Postby Cailin » August 3rd, 2012, 11:29 pm

Our current D&D setting began by running a self-updated version of Return to the Temple of Elemental Evil, which basically was a set of encounters that were designed to unravel a deeper mystery as the players went along. I think it's a fine way to start out, especially if you have players who aren't used to story-heavy content. There's nothing wrong with a series of quests as long as you have an element of choice and a common thread tying them together somehow. However, one quest after another may lead the players to feel a bit "on the rails", so having more than one option available is important. It requires more work as the DM, but it's worth it! As the primary author of our TK stories, I try to keep each episode's details flexible so the characters can mold the stories with their actions. The more they believe they are truly affecting the story, the more invested they will become (and that immersion is the key to a great game, in my opinion). One way to accomplish this is by conspiring with players individually. Work with them to tie a plot element or quest into their background and reveal it in game to the other players! Once you get to know your players' play-style you'll probably begin to anticipate some of their choices, but some of my favorite sessions have been when the players took a wild left turn and did something the surprised me! Writing the next session after one of those episodes is always a doozy. (It's usually something Wrenn did) ;)

It helps to have an "arc" planned out ahead of time, broken into acts with a basic outline of the challenges to be overcome and the revelations or successes the characters will experience. Have a few surprises every act for good measure, and the quests will fit in quite naturally. Every quest should have a reason. It should reveal something, open up a new pathway, close a pathway, introduce a new element or demonstrate something important.

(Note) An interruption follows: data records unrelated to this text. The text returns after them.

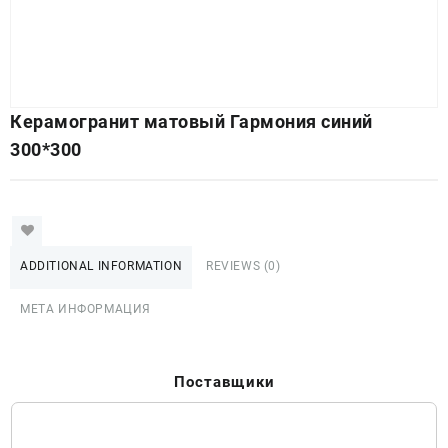
Керамогранит матовый Гармония синий
300*300
ADDITIONAL INFORMATION
REVIEWS (0)
МЕТА ИНФОРМАЦИЯ
Поставщики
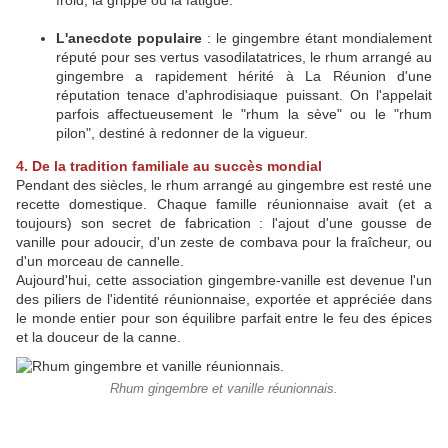
froid, la grippe ou la fatigue.
L'anecdote populaire
: le gingembre étant mondialement
réputé pour ses vertus vasodilatatrices, le rhum arrangé au
gingembre a rapidement hérité à La Réunion d'une
réputation tenace d'aphrodisiaque puissant. On l'appelait
parfois affectueusement le "rhum la sève" ou le "rhum
pilon", destiné à redonner de la vigueur.
4. De la tradition familiale au succès mondial
Pendant des siècles, le rhum arrangé au gingembre est resté une
recette domestique. Chaque famille réunionnaise avait (et a
toujours) son secret de fabrication : l'ajout d'une gousse de
vanille pour adoucir, d'un zeste de combava pour la fraîcheur, ou
d'un morceau de cannelle.
Aujourd'hui, cette association gingembre-vanille est devenue l'un
des piliers de l'identité réunionnaise, exportée et appréciée dans
le monde entier pour son équilibre parfait entre le feu des épices
et la douceur de la canne.
Rhum gingembre et vanille réunionnais.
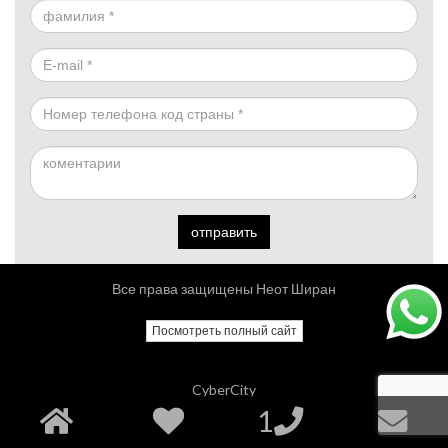
отправить
Все права защищены Неот Ширан
Посмотреть полный сайт
CyberCity
1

As I mentioned before, player input is very important to our game! I like to keep the core story a surprise, and players rarely know what will happen next unless they've deliberately planned an event with me. But whenever possible I like to integrate player ideas into the story. Our general rule with game design and story writing is to approach every new story element with the same questions: does this drive the story forward? Stagnation and repetition are the main causes of boredom in a campaign, and both can be avoided with this basic question. For example, a dungeon delve may be part of your campaign, but if each room is a chore to clear and no knew information is uncovered, it's probably going to feel like a grind. Keeping the story fluid makes it easy to adapt to player responses, and when it happens it's pretty easy to respond by creating new elements that DO drive story forward.

So there's my a long-winded and somewhat rambling attempt to give you some insight into how I approach things here. Hope it's useful!